Text to read:
_ _ _ _
Thanks for the answer. I looked at API again and there are quite a few places where buffers are used. However, eg clEnqueueNDRangeKernel takes few Java arrays. Competing APIs either use buffers exclusively or introduce some overloading like clEnqueue1RangeKernel, clEnqueue2RangeKernel, etc JOCL doesn’t do that, but OTOH JOCL’s API is very similar to plain C API and that makes porting code snippets a breeze.

I think the arrays passing can be accelerated without API changes. You could use a ThreadLocal direct ByteBuffer of size eg 4 KiB (one page) and for functions where parameters fit within that buffer, use it for parameter passing. That mechanism could be done transparently to user and also support enabling/ disabling in runtime. If there are few small Java arrays in parameters, create subbuffers from the thread-local byte buffer and remove them before returning from JNI call.

Since clEnqueueNDRangeKernel is not made to use buffers for parameters (ie API takes Java arrays) it could be used for benchmarking. Naive version of bitonic sort requires O(lg n * lg n) kernel invocations. Multiply that by sorting M blocks at once and you have quite a lot of clEnqueueNDRangeKernel to push. Also there could be many command queues operated from different threads to check how using Java arrays vs direct ByteBuffers affect concurrency.

What do you think about it?
_ _ _ _
Data lines:
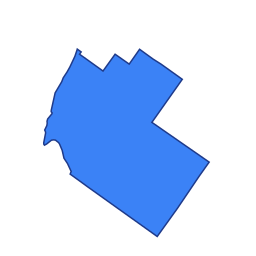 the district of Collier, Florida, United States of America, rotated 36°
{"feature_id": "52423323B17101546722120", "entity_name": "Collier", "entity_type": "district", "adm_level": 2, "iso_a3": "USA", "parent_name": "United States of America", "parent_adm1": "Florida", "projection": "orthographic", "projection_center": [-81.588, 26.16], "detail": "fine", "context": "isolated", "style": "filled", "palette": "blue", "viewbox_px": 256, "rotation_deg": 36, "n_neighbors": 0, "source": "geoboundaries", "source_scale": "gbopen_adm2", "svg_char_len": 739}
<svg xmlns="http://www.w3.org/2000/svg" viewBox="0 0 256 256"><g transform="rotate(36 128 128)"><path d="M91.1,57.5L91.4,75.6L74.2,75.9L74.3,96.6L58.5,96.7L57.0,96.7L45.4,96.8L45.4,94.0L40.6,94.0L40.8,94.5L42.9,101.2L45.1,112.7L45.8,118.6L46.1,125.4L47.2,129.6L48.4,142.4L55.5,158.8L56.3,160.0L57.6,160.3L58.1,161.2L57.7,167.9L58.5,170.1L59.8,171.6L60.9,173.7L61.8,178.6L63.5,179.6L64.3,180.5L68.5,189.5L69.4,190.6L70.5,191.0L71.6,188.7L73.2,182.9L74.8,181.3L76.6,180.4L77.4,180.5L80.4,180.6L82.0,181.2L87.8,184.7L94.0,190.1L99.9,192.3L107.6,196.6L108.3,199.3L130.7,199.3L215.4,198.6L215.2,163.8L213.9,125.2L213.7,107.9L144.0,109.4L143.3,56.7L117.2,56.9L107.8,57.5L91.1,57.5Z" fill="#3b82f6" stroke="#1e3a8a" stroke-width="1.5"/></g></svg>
_ _ _ _
To be done:
a – In the forum post about JOCL, rewrite the paragraph beginning "I think the arrays passing can be accelerated" as a short bulleted list that keeps its main facts.
b – Carry the forum post about JOCL forward from its final sentence.

Results of the tasks:
a –
- Passing arrays could be sped up without changing the API.
- A ThreadLocal direct ByteBuffer of about 4 KiB (one page) could carry parameters for functions whose parameters fit within it.
- The mechanism could be invisible to the user and could be switched on or off at runtime.
- When a call has a few small Java arrays as parameters, subbuffers could be created from the thread-local buffer and removed before the JNI call returns.

b –
Update:
BTW, AMD just released an OpenCL 2.0 driver: http://support.amd.com/en-us/kb-articles/Pages/OpenCL2-Driver.aspx

Marco13 · 25. September 2014 um 15:22

Yes, “clEnqueueNDRangeKernel” could obviously be called many times for many small kernel invocations, and its overhead should be as small as possible. I’ll try to benchmark this, and IF it turns out to be a potential bottleneck, consider some of the alternatives that you mentioned. But now, a new task with higher priority has entered my queue: The update for OpenCL 2.0 (thanks for this hint!). I already started the update based on the Spec and the Khronos header files, but without the ability to test the new functions, it’s hard to be confident that the results are right…

Piotr · 28. September 2014 um 11:27

OK, no problem, OpenCL 2.0 support is also very good.

In addition to call overheads the blocking aspect should be explored, as I’ve said. Particularly - what if some thread executes blocking OpenCL call which involves arrays that are mapped to Java arrays by JOCL API? Would that stall entire JVM with all other threads? I don’t really know what are the downsides of passing objects from Java heap (and Java arrays are such objects) to JNI.

Marco13 · 29. September 2014 um 02:18

Th blocking aspect refers to the „data blocks“ that are read from or written to cl_mem objects. For the small arrays (like the parameters that are passed to clEnqueueNDRangeKernel) there is no blocking.

The exact behavior of a JVM concerning pinning is rather hard to grasp. The actual documentation only contains some rather fuzzy, general statements like that „some JVMs support pinning, and others don’t“. All this also depends on which Garbage Collector is used. In any case, concerning the question

Would that stall entire JVM with all other threads?

No. Pinning only means that the respective memory block may not be garbage collected. Again, it’s hard to say how is done exactly. But it will (or should) not needlessly block other threads.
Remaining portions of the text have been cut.